> [EXCERPT]:

——————————

Sophie Jane Raworth () (born 15 May 1968) is an English journalist, newsreader and broadcaster working for the BBC. She is a senior newsreader and is one of the main presenters of BBC News (mainly BBC News at Six and BBC News at Ten). She has presented state occasions. She also presents the BBC's Election Night coverage alongside various other presenters.

In 2015, she became the new presenter of consumer affairs programme Watchdog and in 2016, began presenting Crimewatch, both for BBC One.

Early life
Sophie Jane Raworth was born on 15 May 1968 in Surrey to a florist mother and a businessman father. She grew up in Twickenham in Middlesex and attended the independent Putney High and St Paul's Girls' schools.

——————————

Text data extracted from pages

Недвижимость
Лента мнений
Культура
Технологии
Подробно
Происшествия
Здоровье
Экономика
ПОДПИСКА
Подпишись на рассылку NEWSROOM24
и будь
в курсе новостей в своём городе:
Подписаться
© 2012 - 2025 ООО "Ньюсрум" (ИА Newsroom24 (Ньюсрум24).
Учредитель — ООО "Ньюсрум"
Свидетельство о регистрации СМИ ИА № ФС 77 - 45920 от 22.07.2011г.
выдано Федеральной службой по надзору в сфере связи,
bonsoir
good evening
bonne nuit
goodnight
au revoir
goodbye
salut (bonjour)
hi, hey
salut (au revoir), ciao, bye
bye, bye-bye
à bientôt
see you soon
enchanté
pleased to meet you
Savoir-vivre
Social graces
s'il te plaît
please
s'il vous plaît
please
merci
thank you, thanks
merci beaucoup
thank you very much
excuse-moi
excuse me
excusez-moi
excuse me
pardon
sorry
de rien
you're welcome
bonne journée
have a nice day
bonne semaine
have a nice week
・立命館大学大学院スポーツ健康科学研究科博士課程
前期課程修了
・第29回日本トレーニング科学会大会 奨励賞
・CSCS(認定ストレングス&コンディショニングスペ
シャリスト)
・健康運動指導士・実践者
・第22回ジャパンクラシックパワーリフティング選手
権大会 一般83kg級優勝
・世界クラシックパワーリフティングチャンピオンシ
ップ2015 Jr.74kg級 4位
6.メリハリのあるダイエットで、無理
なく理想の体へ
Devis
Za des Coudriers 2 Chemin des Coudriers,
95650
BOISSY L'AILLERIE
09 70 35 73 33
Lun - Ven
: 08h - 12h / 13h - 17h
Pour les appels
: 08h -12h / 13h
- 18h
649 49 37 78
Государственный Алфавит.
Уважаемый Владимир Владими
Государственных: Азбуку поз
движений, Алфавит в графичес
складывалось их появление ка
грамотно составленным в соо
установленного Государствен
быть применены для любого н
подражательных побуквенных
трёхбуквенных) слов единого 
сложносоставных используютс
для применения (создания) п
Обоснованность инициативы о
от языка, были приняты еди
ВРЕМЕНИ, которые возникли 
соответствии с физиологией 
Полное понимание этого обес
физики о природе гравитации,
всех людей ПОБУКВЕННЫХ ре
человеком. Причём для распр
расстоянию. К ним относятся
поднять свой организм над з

——————————

> [ASSIGNMENT 1]: Using the biography, explain in one to three sentences what role she has at BBC News and which programmes it mainly involves.
> [ASSIGNMENT 2]: Please rewrite the part of the biography starting at "Sophie Jane Raworth ()" and ending at "Paul's Girls' schools.", substituting "consumer rights" for "consumer affairs".
The records are separate material and have no connection to the biography.

> [EXERCISE SOLUTION 1]: She is a senior newsreader and one of the main presenters of BBC News. That work is mainly on BBC News at Six and BBC News at Ten.

> [EXERCISE SOLUTION 2]:
Sophie Jane Raworth () (born 15 May 1968) is an English journalist, newsreader and broadcaster working for the BBC. She is a senior newsreader and is one of the main presenters of BBC News (mainly BBC News at Six and BBC News at Ten). She has presented state occasions. She also presents the BBC's Election Night coverage alongside various other presenters.

In 2015, she became the new presenter of consumer rights programme Watchdog and in 2016, began presenting Crimewatch, both for BBC One.

Early life
Sophie Jane Raworth was born on 15 May 1968 in Surrey to a florist mother and a businessman father. She grew up in Twickenham in Middlesex and attended the independent Putney High and St Paul's Girls' schools.